Given information >>

*** Begin section ***

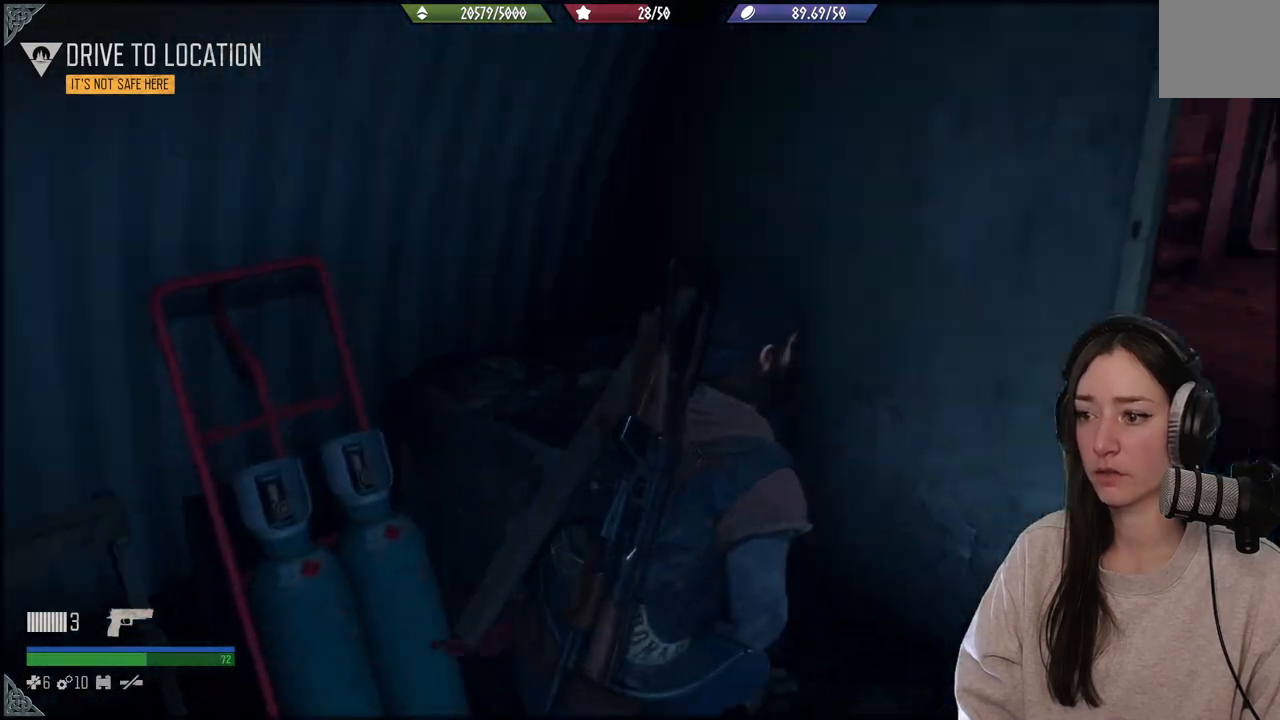
{"buttons": [], "left_stick": "up", "right_stick": "center", "events": [[183, "left_stick", "up-right"], [183, "right_stick", "right"], [350, "right_stick", "center"], [433, "left_stick", "up"]]}
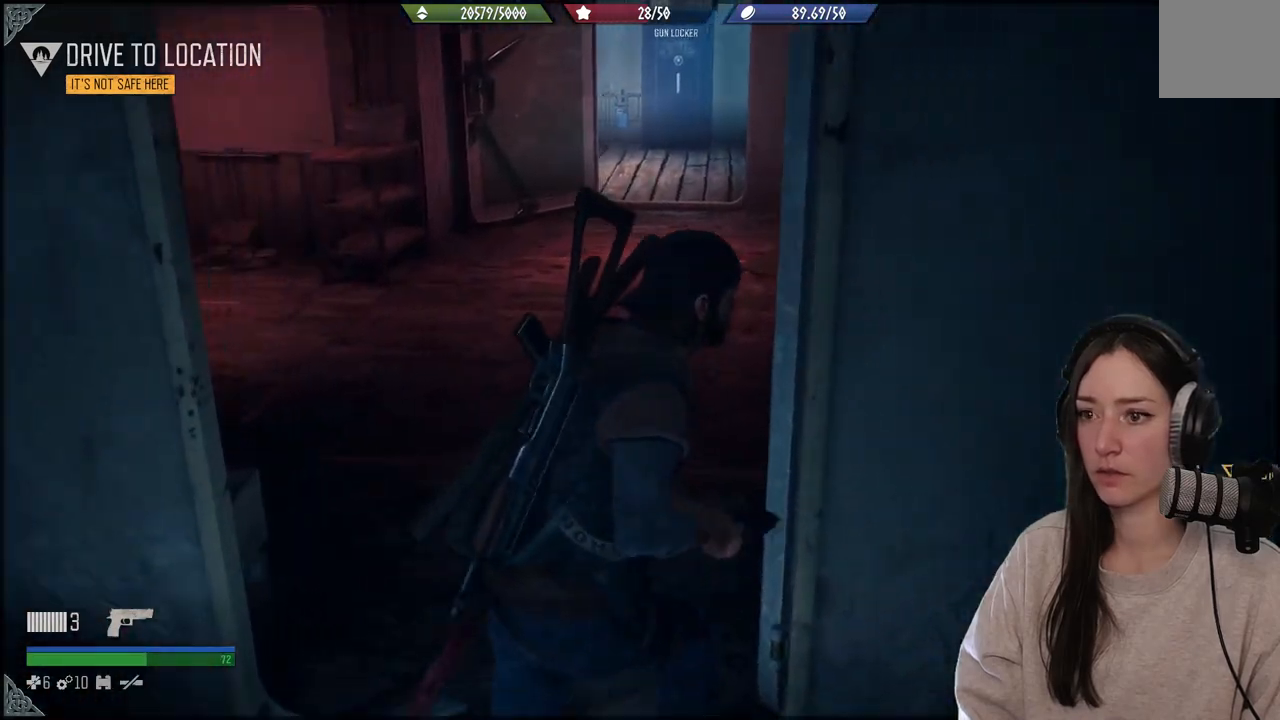
{"buttons": [], "left_stick": "up", "right_stick": "right", "events": [[50, "right_stick", "right"]]}
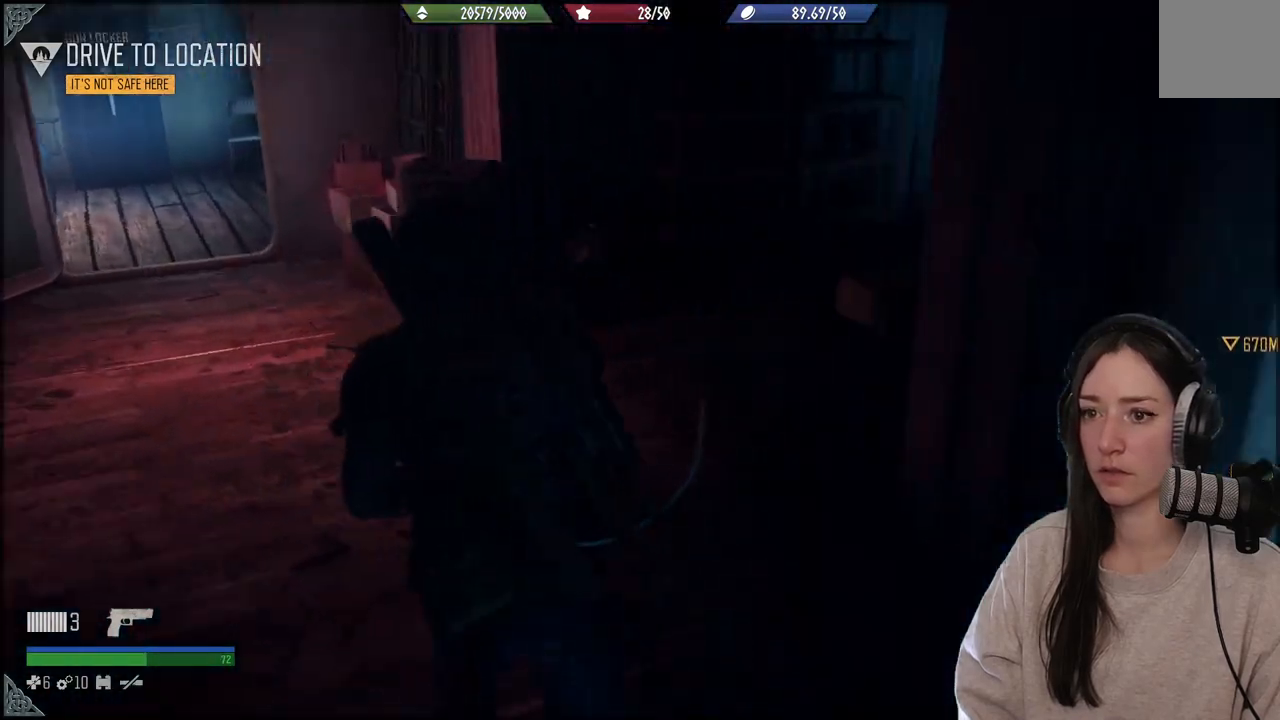
{"buttons": [], "left_stick": "up", "right_stick": "center", "events": [[367, "right_stick", "center"]]}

*** End section ***

Assigned task >> Reproduce the material word for word. Any pictures should be left out of the copy.

Final answer >>
{"buttons": [], "left_stick": "up", "right_stick": "center", "events": [[183, "left_stick", "up-right"], [183, "right_stick", "right"], [350, "right_stick", "center"], [433, "left_stick", "up"]]}
{"buttons": [], "left_stick": "up", "right_stick": "right", "events": [[50, "right_stick", "right"]]}
{"buttons": [], "left_stick": "up", "right_stick": "center", "events": [[367, "right_stick", "center"]]}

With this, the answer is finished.